YOUR TASK: Copy the lines of the listing exactly as they appear, starting at the line that contains "крылого козодоя (М acrodi" and ending at the line that contains "(Caprimulgus".

DATASET:
[Start of Attachment]

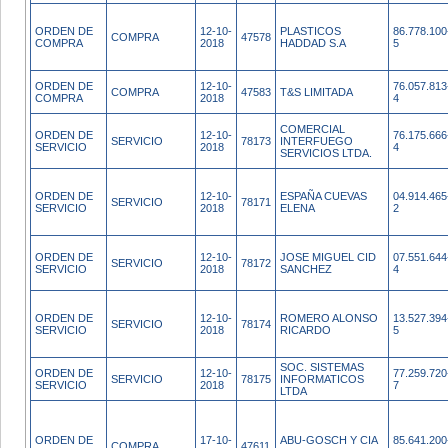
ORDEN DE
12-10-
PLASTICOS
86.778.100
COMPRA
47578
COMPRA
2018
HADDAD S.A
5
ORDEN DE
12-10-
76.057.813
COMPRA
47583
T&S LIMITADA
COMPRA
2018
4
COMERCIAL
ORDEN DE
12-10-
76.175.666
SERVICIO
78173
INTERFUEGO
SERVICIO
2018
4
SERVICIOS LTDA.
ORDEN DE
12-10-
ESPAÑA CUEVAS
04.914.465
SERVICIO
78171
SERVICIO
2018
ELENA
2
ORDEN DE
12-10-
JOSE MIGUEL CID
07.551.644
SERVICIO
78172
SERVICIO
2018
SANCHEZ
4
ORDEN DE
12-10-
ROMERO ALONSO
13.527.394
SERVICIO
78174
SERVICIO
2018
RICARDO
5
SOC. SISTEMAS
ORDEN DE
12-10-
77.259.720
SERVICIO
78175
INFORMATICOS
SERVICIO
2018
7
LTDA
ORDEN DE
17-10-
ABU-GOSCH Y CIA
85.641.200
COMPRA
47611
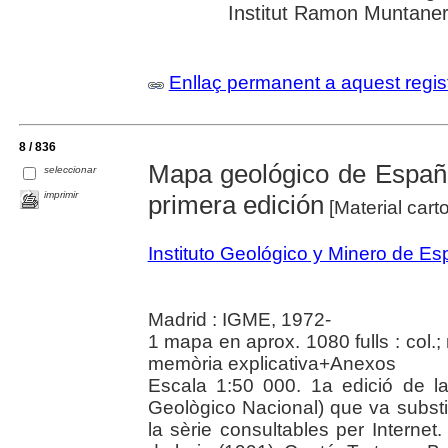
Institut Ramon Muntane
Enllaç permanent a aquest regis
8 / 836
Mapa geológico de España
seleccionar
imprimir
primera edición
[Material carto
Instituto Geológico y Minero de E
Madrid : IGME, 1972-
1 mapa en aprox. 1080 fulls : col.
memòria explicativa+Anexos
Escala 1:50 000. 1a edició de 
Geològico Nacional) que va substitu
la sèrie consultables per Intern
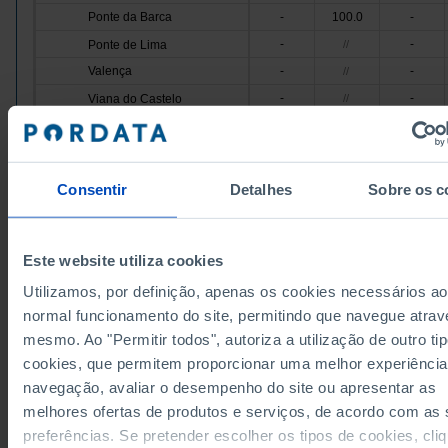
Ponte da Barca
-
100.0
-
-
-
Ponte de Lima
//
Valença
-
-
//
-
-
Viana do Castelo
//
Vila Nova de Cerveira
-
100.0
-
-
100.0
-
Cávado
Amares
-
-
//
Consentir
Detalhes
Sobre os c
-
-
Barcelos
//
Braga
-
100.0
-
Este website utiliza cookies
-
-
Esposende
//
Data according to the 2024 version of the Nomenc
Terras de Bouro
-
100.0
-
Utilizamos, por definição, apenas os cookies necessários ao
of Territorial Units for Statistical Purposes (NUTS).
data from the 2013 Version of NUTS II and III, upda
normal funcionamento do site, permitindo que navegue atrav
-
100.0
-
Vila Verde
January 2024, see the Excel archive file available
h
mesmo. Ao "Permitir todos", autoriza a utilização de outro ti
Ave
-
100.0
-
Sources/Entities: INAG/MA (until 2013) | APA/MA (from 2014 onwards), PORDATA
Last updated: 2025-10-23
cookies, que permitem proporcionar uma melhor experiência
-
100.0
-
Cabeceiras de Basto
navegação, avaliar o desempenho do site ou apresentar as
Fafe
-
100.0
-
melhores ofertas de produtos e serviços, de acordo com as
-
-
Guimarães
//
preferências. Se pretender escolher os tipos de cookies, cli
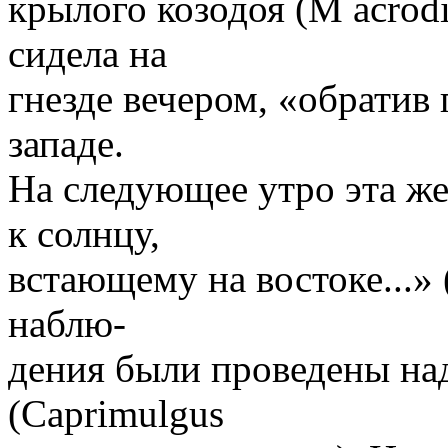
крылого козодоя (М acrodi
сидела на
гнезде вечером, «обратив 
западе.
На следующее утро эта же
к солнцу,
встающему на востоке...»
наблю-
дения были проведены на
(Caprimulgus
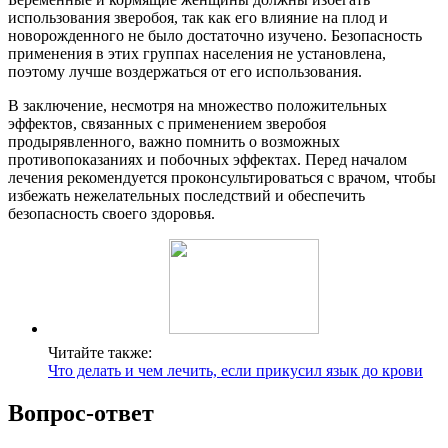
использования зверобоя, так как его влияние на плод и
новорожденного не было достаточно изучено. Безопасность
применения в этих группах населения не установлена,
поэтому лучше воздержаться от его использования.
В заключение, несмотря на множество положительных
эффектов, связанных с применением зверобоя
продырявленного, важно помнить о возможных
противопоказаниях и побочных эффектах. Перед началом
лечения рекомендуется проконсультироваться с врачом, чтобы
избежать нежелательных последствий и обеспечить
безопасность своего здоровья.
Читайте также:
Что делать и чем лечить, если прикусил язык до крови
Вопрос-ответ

[End of Attachment]

TASK RESPONSE:
крылого козодоя (М acrodi
сидела на
гнезде вечером, «обратив 
западе.
На следующее утро эта же
к солнцу,
встающему на востоке...»
наблю-
дения были проведены на
(Caprimulgus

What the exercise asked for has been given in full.